» **PROBLEM TO WORK ON**:
Reproduce every line of the items below character for character, keeping the original line breaks.
*** Opening EXERCISE MATERIALS ***
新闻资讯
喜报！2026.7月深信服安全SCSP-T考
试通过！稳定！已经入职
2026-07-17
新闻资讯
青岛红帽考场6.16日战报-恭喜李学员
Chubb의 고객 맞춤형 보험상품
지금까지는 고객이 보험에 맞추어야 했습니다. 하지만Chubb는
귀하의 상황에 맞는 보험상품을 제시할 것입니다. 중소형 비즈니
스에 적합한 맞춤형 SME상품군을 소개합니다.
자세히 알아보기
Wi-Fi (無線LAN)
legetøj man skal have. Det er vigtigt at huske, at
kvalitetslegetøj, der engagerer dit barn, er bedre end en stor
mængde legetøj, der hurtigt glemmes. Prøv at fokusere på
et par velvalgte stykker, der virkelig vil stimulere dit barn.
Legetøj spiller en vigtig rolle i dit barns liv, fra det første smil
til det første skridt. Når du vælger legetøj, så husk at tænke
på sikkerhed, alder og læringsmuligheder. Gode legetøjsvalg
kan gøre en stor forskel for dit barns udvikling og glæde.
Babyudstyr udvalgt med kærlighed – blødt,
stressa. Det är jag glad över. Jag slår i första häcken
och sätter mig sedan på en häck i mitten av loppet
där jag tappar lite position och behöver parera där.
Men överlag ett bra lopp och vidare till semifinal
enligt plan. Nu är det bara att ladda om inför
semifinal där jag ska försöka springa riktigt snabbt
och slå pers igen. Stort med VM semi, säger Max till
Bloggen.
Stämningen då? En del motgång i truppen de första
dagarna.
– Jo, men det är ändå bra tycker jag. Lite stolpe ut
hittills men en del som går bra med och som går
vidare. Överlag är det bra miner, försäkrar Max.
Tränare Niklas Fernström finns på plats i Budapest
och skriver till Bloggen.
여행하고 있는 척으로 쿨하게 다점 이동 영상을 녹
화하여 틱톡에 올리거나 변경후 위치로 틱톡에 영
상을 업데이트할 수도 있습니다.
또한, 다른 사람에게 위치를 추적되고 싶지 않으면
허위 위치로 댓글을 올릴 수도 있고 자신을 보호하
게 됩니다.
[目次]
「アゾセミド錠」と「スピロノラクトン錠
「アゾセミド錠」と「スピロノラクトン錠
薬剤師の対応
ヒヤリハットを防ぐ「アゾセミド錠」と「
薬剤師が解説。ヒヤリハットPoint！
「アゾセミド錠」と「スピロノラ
*** Closing EXERCISE MATERIALS ***
» **ANSWER SPACE**:
新闻资讯
喜报！2026.7月深信服安全SCSP-T考
试通过！稳定！已经入职
2026-07-17
新闻资讯
青岛红帽考场6.16日战报-恭喜李学员
Chubb의 고객 맞춤형 보험상품
지금까지는 고객이 보험에 맞추어야 했습니다. 하지만Chubb는
귀하의 상황에 맞는 보험상품을 제시할 것입니다. 중소형 비즈니
스에 적합한 맞춤형 SME상품군을 소개합니다.
자세히 알아보기
Wi-Fi (無線LAN)
legetøj man skal have. Det er vigtigt at huske, at
kvalitetslegetøj, der engagerer dit barn, er bedre end en stor
mængde legetøj, der hurtigt glemmes. Prøv at fokusere på
et par velvalgte stykker, der virkelig vil stimulere dit barn.
Legetøj spiller en vigtig rolle i dit barns liv, fra det første smil
til det første skridt. Når du vælger legetøj, så husk at tænke
på sikkerhed, alder og læringsmuligheder. Gode legetøjsvalg
kan gøre en stor forskel for dit barns udvikling og glæde.
Babyudstyr udvalgt med kærlighed – blødt,
stressa. Det är jag glad över. Jag slår i första häcken
och sätter mig sedan på en häck i mitten av loppet
där jag tappar lite position och behöver parera där.
Men överlag ett bra lopp och vidare till semifinal
enligt plan. Nu är det bara att ladda om inför
semifinal där jag ska försöka springa riktigt snabbt
och slå pers igen. Stort med VM semi, säger Max till
Bloggen.
Stämningen då? En del motgång i truppen de första
dagarna.
– Jo, men det är ändå bra tycker jag. Lite stolpe ut
hittills men en del som går bra med och som går
vidare. Överlag är det bra miner, försäkrar Max.
Tränare Niklas Fernström finns på plats i Budapest
och skriver till Bloggen.
여행하고 있는 척으로 쿨하게 다점 이동 영상을 녹
화하여 틱톡에 올리거나 변경후 위치로 틱톡에 영
상을 업데이트할 수도 있습니다.
또한, 다른 사람에게 위치를 추적되고 싶지 않으면
허위 위치로 댓글을 올릴 수도 있고 자신을 보호하
게 됩니다.
[目次]
「アゾセミド錠」と「スピロノラクトン錠
「アゾセミド錠」と「スピロノラクトン錠
薬剤師の対応
ヒヤリハットを防ぐ「アゾセミド錠」と「
薬剤師が解説。ヒヤリハットPoint！
「アゾセミド錠」と「スピロノラ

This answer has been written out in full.